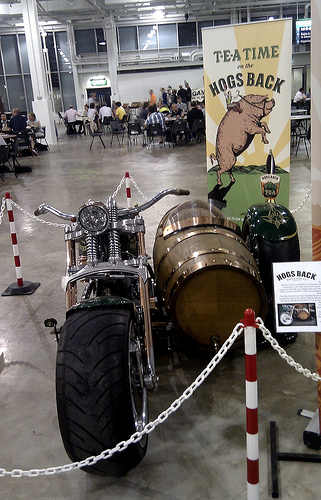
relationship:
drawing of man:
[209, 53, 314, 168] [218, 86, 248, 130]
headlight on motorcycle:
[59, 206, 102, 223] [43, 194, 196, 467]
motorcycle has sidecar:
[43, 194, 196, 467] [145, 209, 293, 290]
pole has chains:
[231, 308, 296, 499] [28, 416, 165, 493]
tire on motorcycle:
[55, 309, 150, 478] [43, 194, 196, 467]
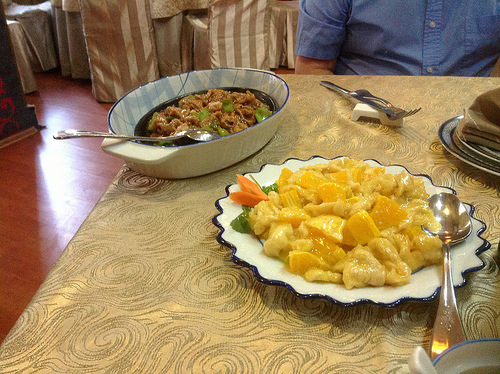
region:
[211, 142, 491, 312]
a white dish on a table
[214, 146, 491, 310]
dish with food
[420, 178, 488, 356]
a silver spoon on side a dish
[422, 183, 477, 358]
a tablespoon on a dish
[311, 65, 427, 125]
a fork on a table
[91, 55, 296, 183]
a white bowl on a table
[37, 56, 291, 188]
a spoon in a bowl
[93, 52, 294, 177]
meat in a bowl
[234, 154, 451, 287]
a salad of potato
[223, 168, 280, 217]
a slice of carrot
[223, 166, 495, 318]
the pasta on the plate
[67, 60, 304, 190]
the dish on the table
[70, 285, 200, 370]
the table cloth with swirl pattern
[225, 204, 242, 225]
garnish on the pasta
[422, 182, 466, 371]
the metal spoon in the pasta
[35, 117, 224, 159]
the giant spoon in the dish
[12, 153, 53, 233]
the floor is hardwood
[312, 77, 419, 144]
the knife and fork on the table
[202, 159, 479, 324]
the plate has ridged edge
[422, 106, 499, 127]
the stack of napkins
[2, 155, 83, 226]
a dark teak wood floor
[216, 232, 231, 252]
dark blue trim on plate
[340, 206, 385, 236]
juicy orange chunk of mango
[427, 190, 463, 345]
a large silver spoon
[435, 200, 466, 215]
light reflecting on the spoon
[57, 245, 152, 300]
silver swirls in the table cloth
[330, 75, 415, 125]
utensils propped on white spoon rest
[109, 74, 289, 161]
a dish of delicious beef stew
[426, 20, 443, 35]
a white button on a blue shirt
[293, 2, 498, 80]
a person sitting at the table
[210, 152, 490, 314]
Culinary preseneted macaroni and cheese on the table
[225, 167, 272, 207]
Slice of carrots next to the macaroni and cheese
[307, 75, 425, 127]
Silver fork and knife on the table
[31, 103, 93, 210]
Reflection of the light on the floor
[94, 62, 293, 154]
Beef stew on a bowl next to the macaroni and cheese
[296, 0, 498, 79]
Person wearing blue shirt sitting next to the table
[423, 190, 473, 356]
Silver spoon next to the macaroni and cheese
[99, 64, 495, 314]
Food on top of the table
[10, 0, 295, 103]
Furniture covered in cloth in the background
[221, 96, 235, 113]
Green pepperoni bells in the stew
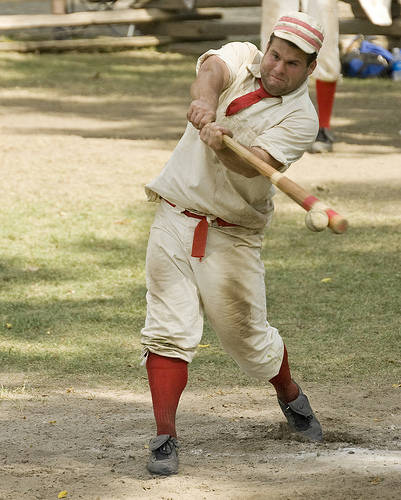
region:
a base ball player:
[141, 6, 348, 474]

* * *

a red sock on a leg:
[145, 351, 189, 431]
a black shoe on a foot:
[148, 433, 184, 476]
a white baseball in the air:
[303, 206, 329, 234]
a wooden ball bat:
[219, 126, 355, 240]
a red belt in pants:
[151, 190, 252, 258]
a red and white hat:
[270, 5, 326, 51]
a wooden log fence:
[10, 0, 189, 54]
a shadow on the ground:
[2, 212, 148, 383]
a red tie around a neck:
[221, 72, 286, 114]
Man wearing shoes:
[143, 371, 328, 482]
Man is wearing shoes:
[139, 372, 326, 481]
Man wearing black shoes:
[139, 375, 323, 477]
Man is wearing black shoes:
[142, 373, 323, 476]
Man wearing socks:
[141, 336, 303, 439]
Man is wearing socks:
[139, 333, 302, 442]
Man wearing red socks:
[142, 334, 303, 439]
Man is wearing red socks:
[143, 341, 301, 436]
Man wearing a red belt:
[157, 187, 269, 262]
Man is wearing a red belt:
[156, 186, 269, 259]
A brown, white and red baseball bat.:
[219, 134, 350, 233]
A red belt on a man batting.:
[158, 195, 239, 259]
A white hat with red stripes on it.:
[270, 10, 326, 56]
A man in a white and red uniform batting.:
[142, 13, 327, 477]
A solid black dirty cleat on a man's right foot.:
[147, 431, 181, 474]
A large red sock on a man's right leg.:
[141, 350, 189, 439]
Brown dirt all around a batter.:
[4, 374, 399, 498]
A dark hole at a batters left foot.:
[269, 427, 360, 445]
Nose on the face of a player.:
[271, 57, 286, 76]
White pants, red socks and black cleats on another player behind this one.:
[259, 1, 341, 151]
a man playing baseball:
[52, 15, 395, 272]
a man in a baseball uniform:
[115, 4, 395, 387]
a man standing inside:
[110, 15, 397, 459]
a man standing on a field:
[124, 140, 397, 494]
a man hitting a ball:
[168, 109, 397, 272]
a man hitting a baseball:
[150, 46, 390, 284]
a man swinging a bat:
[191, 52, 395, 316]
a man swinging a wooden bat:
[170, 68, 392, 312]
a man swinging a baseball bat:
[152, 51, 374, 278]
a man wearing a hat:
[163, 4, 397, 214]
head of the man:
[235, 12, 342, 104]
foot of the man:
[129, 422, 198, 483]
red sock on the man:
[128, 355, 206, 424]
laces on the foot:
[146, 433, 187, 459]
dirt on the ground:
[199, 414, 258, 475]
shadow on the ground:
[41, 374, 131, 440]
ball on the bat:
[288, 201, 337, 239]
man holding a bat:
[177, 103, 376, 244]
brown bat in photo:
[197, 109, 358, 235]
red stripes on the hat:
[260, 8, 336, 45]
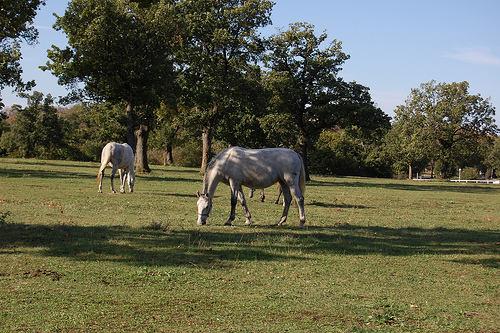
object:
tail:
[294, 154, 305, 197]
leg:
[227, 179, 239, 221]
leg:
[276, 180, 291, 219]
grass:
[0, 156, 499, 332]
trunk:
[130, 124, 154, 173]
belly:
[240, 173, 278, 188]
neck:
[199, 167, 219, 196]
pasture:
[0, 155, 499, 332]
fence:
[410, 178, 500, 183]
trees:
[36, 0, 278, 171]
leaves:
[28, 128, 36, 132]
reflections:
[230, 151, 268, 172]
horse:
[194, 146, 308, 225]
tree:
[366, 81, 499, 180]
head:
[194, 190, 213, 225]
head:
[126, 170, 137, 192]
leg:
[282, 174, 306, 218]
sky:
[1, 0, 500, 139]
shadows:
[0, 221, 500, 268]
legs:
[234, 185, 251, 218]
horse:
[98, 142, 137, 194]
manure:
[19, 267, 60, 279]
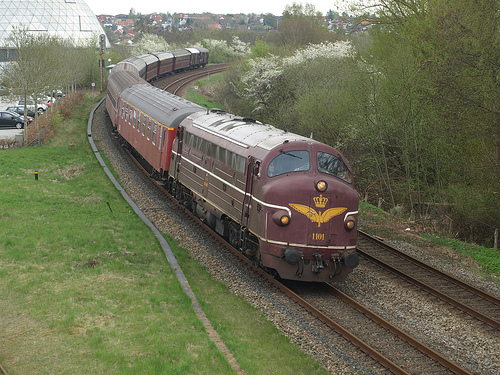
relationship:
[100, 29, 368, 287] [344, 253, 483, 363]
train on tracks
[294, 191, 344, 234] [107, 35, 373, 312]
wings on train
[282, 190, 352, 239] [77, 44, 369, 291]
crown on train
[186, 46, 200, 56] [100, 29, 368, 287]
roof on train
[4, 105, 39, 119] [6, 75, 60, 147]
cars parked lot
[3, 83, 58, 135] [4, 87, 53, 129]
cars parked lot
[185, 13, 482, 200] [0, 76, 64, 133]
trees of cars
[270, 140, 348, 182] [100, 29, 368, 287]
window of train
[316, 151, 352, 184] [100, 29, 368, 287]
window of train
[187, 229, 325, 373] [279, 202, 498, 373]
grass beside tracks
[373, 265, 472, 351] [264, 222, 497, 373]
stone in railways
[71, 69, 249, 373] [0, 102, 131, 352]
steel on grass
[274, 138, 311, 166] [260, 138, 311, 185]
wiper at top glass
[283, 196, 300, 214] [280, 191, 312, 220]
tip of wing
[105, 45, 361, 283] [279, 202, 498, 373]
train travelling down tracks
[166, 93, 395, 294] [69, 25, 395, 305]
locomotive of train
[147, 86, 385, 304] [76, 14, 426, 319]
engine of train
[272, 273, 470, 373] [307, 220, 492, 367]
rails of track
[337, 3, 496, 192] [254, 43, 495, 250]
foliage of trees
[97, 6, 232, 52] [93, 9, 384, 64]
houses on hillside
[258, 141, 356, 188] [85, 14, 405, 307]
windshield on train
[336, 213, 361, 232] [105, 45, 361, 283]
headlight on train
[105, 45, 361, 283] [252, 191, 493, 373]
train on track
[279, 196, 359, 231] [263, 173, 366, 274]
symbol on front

What this task involves. Copy the stretch from the line containing "[57, 245, 152, 300]" through the line containing "a person sitting at the table", changing "300" to "302" and leaving everything else as it is.

Written solution.
[57, 245, 152, 302]
silver swirls in the table cloth
[330, 75, 415, 125]
utensils propped on white spoon rest
[109, 74, 289, 161]
a dish of delicious beef stew
[426, 20, 443, 35]
a white button on a blue shirt
[293, 2, 498, 80]
a person sitting at the table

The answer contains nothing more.